Two coaching decisions from the Divisional Round have received so much attention that we will analyze them here, even though they are similar to decisions we have examined in the past. In fact, one decision is included in part because it is eerily similar to a decision faced by the same coach in Super Bowl XXXIX.

Philadelphia at New Orleans

With 1:56 left in the 4th quarter of the game between Philadelphia and New Orleans, the Eagles trailed by 3 points, and faced 4th-and-15 at their own 39-yard line. Philadelphia coach Andy Reid had to decide whether to try to pick up the first down, or punt.

Suppose the Eagles try to pick up the first down. If they succeed, they still have two timeouts and about 1:47 in which to get into position for a field goal to send the game to overtime, or score a touchdown to win outright. Even if they fail, they still have a small chance to win if they can force a three-and-out and a pooch punt. Following the pooch punt, the Eagles would get the ball back deep in their own end with about 0:44 left.

If instead of trying to pick up the first down the Eagles kick to the opponents, and force a three-and-out, they will get the ball back at around their own 32-yard line with about 0:44 left.

This decision is remarkably similar to the decision Andy Reid faced at the end of Super Bowl XXXIX. In fact, if in the previous two paragraphs one replaces "pick up the first down" with "recover an onside kick," one obtains almost an exact description of the earlier decision. Our most refined analysis of Super Bowl XXXIX, using our model for the two-minute drill, appeared in a guest article at Football Outsiders, and we won't repeat it here. The main difference is that although the probability of converting on 4th-and-15 is small (around 22%), it's still much larger than the probability of recovering an onside kick. Consequently, although we concluded that in Super Bowl XXXIX kicking deep would have been just as good as kicking onside, in this case punting is substantially worse than trying to pick up the first down. In fact, we estimate that Philadelphia's win probability is about 0.11 if they go for the first down, compared to about 0.05 if they punt. By choosing to punt with 1:56 left against New Orleans, Andy Reid halved his team's likelihood of winning.

New England at San Diego

With 5:21 remaining in the still-scoreless 1st quarter of the game between New England and San Diego, coach Marty Schottenheimer of the Chargers elected to go for the first down on 4th-and-11 at the New England 30-yard line. The decision to pass up a makeable field goal, with so many yards to go for a first down, is so extraordinary that it deserves formal scrutiny.

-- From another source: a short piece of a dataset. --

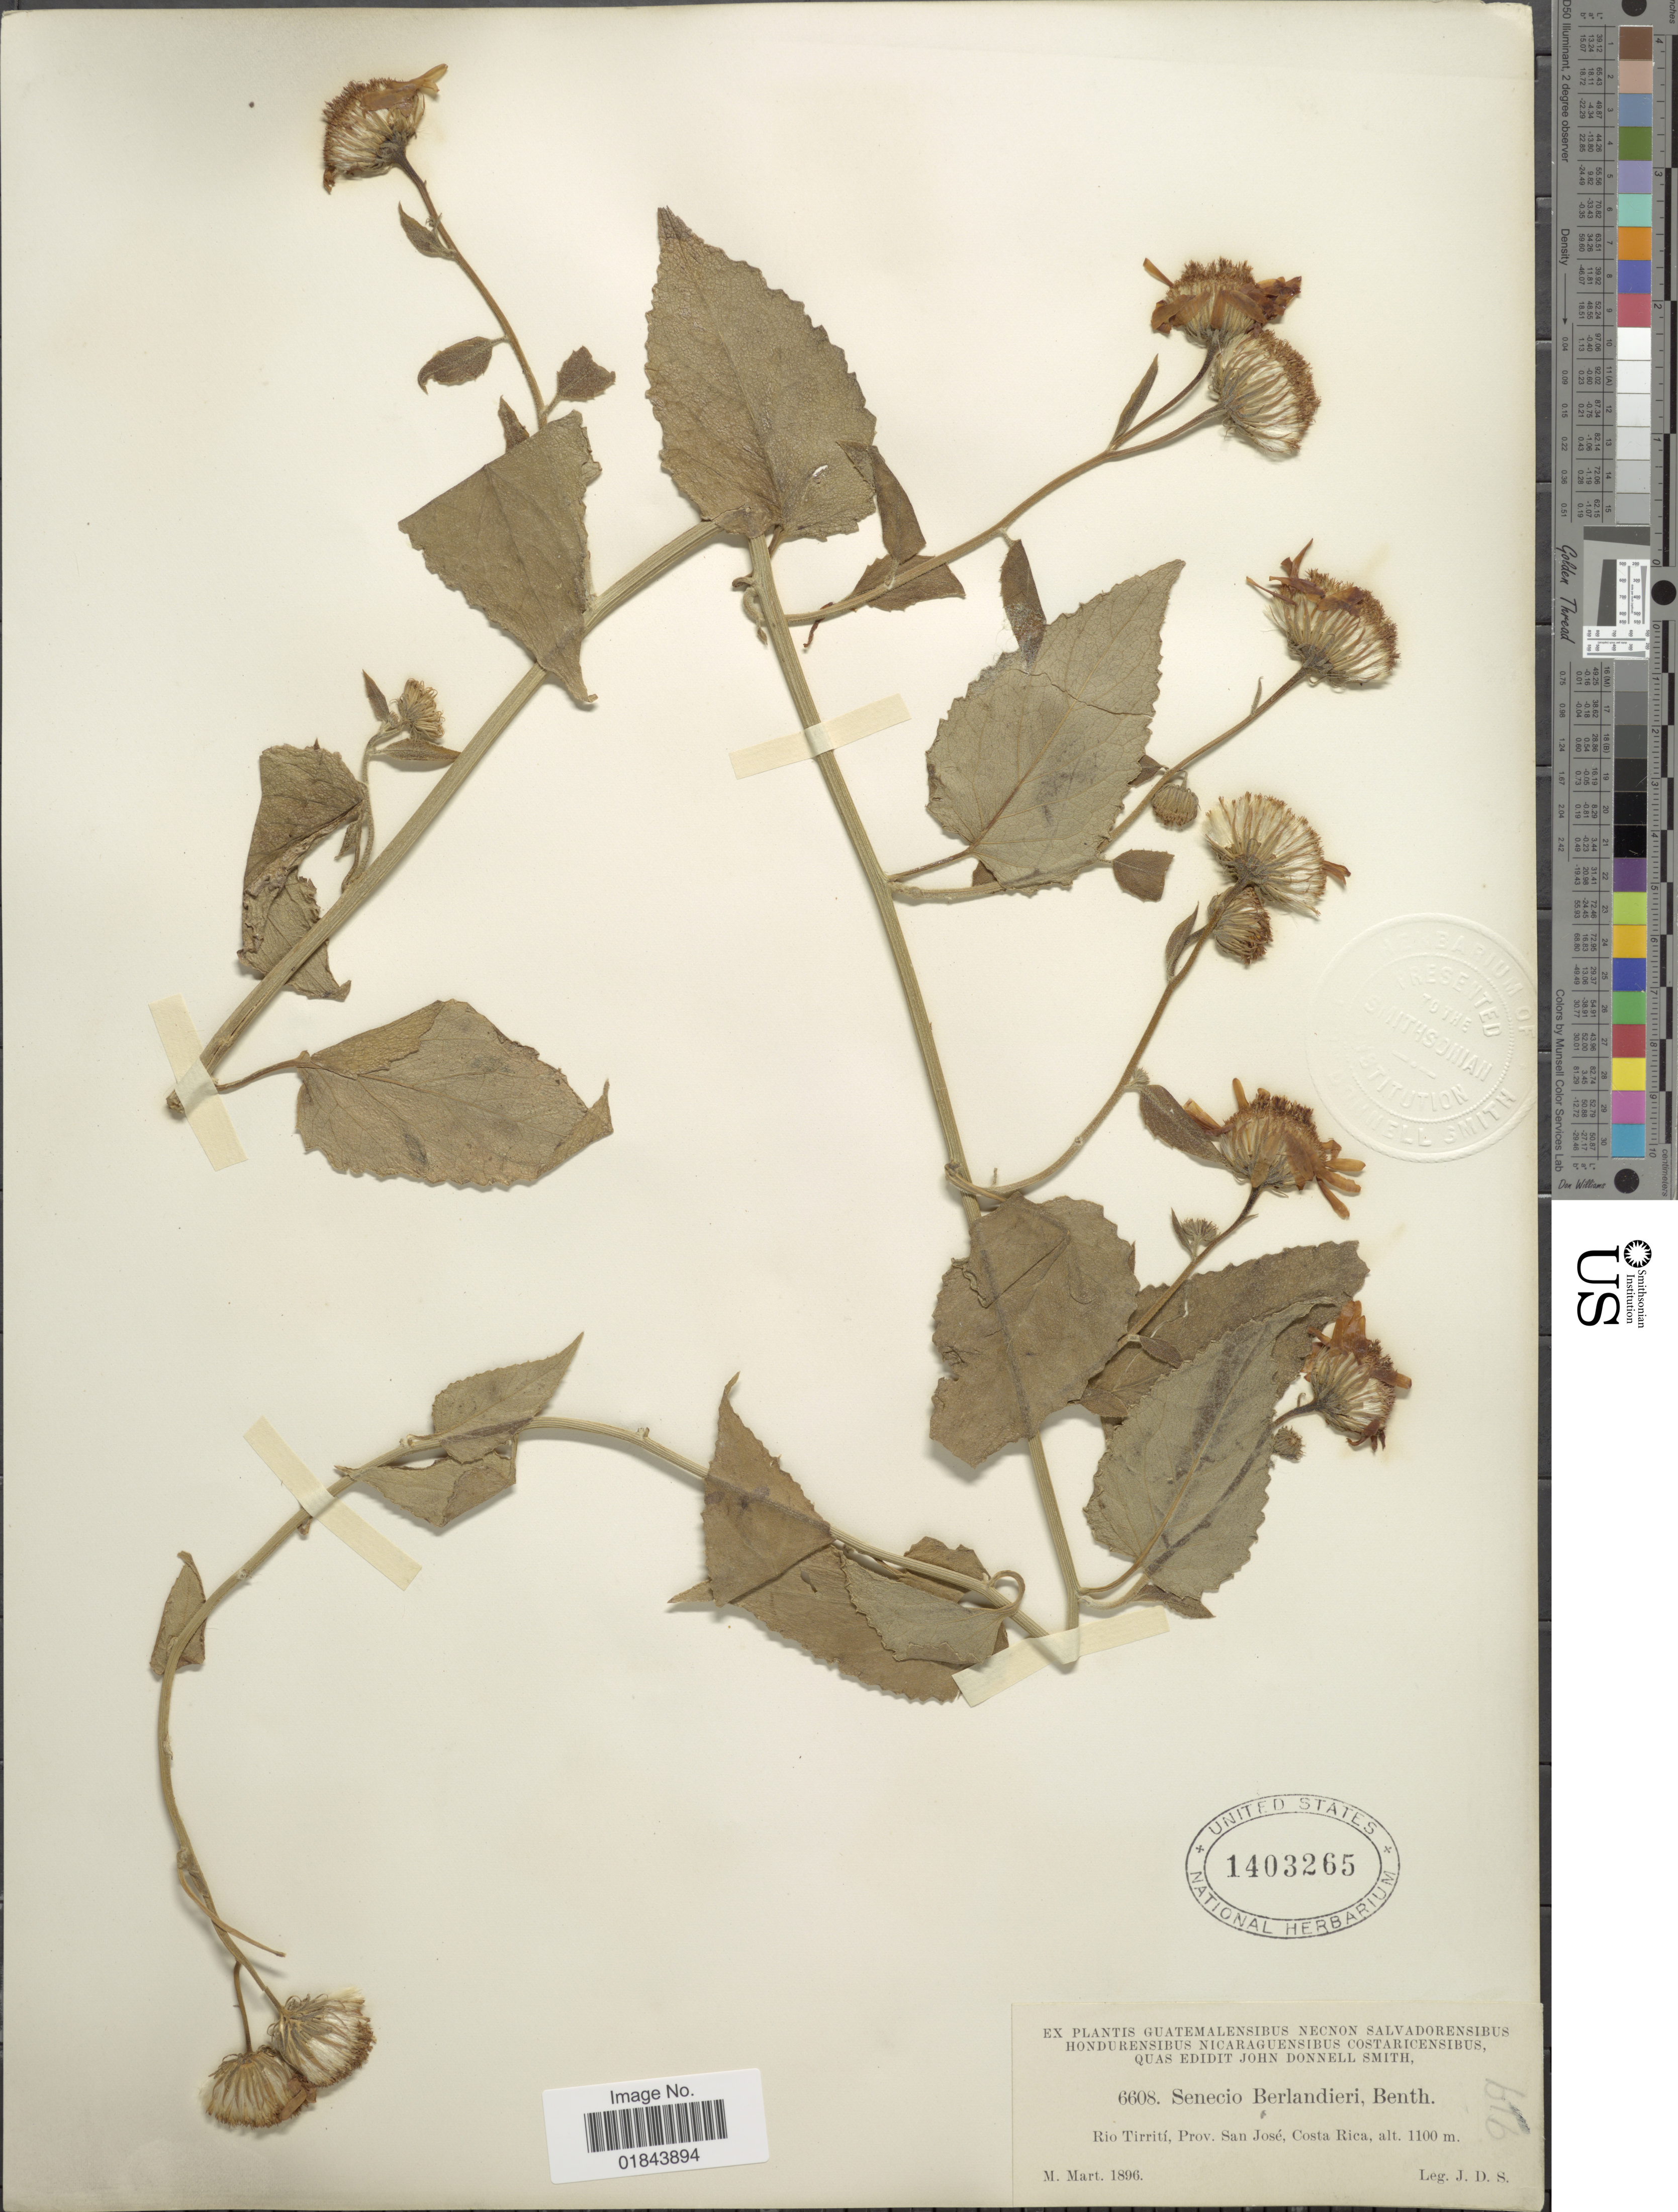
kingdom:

We estimate the effect this decision had on San Diego's win probability using the Dynamic Programming Model. We assume that, conditional on picking up the first down, San Diego's expected gain on the play is 15 yards. Then according to the Model, if the Chargers go for it, their win probability is either 0.597 or 0.458, according to whether they succeed or fail. The likelihood of picking up the first down is about 30%. Therefore, if the Chargers go for the first down, their win probability is about 0.3 × 0.597 + (1−0.3) × 0.458 = 0.5.

If San Diego sends out the field-goal unit, their win probability is 0.547 if the kick is good, but 0.448 if the kick misses and the Patriots take over at the San Diego 38-yard line. NFL place kickers make about 63% of their kicks from 48 yards. This implies that if the Chargers choose to kick, their win probability is about 0.63 × 0.547 + (1−0.63) × 0.448 = 0.51, which is 0.01 larger than they obtain by going for it. Our conclusion is that Schottenheimer made a mistake by going for the first down, but not a large mistake.